TEXTAUSZUG
━━━━━━━━━━━━━━━━
Elena Poniatowska über Leonora Carrington

  • Sabine Neubert
  • Lesedauer: 3 Min.

Eine Frau von »von arroganter Einzigartigkeit« und englischer Höflichkeit: Leonora Carrington, bewundert von Männern wie Frauen. Viele haben sie geliebt. Ihre Erzählungen tragen Titel wie »Das Haus der Angst«, »Das siebente Pferd«, »Alle Vögel fliegen hoch«, »Die ovale Dame« oder »Das Hörrohr«. Ihre Gemälde sind von fantastischen Fabelwesen bevölkert; eines der bekanntesten ist das für Max Ernst in Saint-Martin d‘Ardeche gemalte Bild »Lop-lop, der Vogelobere«.

»Ich weiß, dass ich ein Pferd bin«, sagt die kleine Leonora zu ihrer Mutter. Am liebsten reitet das Kind einer reichen britischen Industriellenfamilie im Park des elterlichen Anwesens. Ein irisches Kindermädchen erzählt verträumte und verwunschene Geschichten. Das Keltische wird, wie später das Mexikanische, Bestandteil ihrer unerschöpflichen Fantasie. Als junges Mädchen schreibt sie ein »Handbuch des Ungehorsams«.
━━━━━━━━━━━━━━━━
ENTNOMMENES MATERIAL
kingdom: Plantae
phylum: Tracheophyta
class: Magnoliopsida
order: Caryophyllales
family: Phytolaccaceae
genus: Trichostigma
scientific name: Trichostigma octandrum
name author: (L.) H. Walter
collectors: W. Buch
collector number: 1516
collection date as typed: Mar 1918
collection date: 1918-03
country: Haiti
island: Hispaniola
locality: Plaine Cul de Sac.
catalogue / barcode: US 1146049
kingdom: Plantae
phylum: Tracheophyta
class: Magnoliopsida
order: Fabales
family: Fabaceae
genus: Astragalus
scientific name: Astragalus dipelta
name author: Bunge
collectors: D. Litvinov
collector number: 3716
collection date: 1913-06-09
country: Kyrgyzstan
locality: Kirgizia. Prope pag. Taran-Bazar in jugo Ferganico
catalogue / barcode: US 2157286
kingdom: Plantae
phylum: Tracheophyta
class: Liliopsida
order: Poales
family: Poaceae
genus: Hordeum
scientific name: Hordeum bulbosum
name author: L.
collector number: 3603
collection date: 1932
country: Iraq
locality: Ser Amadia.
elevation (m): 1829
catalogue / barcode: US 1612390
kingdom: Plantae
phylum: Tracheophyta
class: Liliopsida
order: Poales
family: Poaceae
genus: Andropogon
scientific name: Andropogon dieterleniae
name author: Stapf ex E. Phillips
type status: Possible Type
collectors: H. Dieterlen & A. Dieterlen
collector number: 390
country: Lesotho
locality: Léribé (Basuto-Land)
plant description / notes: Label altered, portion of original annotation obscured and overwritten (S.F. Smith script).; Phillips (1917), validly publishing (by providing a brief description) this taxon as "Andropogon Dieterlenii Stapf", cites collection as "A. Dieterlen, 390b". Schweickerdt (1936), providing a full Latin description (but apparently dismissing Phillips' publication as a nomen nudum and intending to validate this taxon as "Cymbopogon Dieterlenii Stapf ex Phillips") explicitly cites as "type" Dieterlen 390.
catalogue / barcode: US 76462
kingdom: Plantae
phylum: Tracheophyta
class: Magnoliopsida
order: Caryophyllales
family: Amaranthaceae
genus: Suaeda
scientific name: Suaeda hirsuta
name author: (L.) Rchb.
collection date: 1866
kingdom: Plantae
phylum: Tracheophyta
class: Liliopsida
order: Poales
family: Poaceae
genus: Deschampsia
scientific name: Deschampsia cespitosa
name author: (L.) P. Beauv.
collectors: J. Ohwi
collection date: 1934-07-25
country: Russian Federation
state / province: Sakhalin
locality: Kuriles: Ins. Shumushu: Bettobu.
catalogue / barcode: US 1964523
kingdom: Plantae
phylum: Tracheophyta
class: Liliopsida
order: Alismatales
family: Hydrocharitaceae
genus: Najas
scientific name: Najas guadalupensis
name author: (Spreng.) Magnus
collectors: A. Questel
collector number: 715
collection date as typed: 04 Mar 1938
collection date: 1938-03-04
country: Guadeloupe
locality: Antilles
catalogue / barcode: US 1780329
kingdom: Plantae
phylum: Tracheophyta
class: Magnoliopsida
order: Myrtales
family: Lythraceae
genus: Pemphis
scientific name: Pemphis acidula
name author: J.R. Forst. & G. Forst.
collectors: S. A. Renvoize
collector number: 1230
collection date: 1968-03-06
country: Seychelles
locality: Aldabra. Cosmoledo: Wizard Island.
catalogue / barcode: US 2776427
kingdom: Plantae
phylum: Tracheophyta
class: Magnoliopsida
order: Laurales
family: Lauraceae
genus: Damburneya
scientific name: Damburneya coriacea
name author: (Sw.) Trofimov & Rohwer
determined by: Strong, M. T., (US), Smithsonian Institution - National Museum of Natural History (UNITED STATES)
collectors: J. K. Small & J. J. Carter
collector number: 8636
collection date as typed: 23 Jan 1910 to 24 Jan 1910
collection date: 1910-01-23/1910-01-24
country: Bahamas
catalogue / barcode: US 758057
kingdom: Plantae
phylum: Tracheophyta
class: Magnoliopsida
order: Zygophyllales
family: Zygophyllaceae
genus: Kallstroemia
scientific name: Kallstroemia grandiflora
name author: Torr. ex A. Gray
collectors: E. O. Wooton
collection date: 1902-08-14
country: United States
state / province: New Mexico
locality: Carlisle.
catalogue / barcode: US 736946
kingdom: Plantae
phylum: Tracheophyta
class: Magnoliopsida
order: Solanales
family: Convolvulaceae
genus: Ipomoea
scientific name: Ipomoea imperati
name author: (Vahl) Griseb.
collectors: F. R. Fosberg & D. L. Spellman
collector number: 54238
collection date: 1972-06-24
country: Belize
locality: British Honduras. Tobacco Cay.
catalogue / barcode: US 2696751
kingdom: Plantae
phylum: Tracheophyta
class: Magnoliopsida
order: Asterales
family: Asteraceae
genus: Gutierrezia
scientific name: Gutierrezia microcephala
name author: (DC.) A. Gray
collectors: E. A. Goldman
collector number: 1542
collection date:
━━━━━━━━━━━━━━━━
AUFGABEN
1. Beantworten Sie anhand des Textes über Leonora Carrington folgende Fragen:
(a) Für wen wurde das Bild »Lop-lop, der Vogelobere« gemalt?
(b) Wer erzählte der jungen Leonora verträumte und verwunschene Geschichten?
(c) Welches Werk schreibt sie als junges Mädchen?
2. Schreiben Sie den Text über Leonora Carrington ab dem letzten Satz weiter.

ERGEBNISSE
1.
(a) Für Max Ernst.
(b) Ein irisches Kindermädchen.
(c) Ein »Handbuch des Ungehorsams«.

2.
1937, zwanzigjährig, geht Leonora Carrington mit dem Maler Max Ernst nach Paris, sie verlässt ihr Elternhaus für immer und ertrotzt sich eine freie Existenz als Malerin. In Zukunft wird sie Bewunderung finden und Blessuren erleiden. »Ich bin ein Fohlen«, darauf besteht Leonora auch jetzt. Max Ernst kauft ihr als erstes in einem Pariser Antiquariat ein altes Schaukelpferd. Das Leben in Paris ist ein einziger »surrealistischer Wirbelsturm«, in den die junge Frau hineingezogen wird. Die Surrealisten, allen voran Breton, liegen ihr zu Füßen, sie lernt Miró, Man Ray, Dalí, Picasso, Duchamp - und wie sie alle heißen - mit ihren Verrücktheiten, Provokationen und neuen Ideen kennen.

Leonora und Max Ernst fliehen vor Trubel und Eifersüchteleien in ein kleines französisches Dorf. Sie malen dort zusammen ihre fantasievollen vegetabilen Bilder, erstehen ein Häuschen und einen Weinberg. Dem vagen Glück aber setzen die Zeitumstände ein Ende. 1940 wird Max Ernst zum zweiten Mal verhaftet, Leonora bekommt einen Schock und wird gegen ihren Willen in Spanien in eine Nervenklinik eingeliefert. Dieses Trauma, von dem sie sich nie wieder ganz erholt, prägt später in mancher Hinsicht ihre Werke.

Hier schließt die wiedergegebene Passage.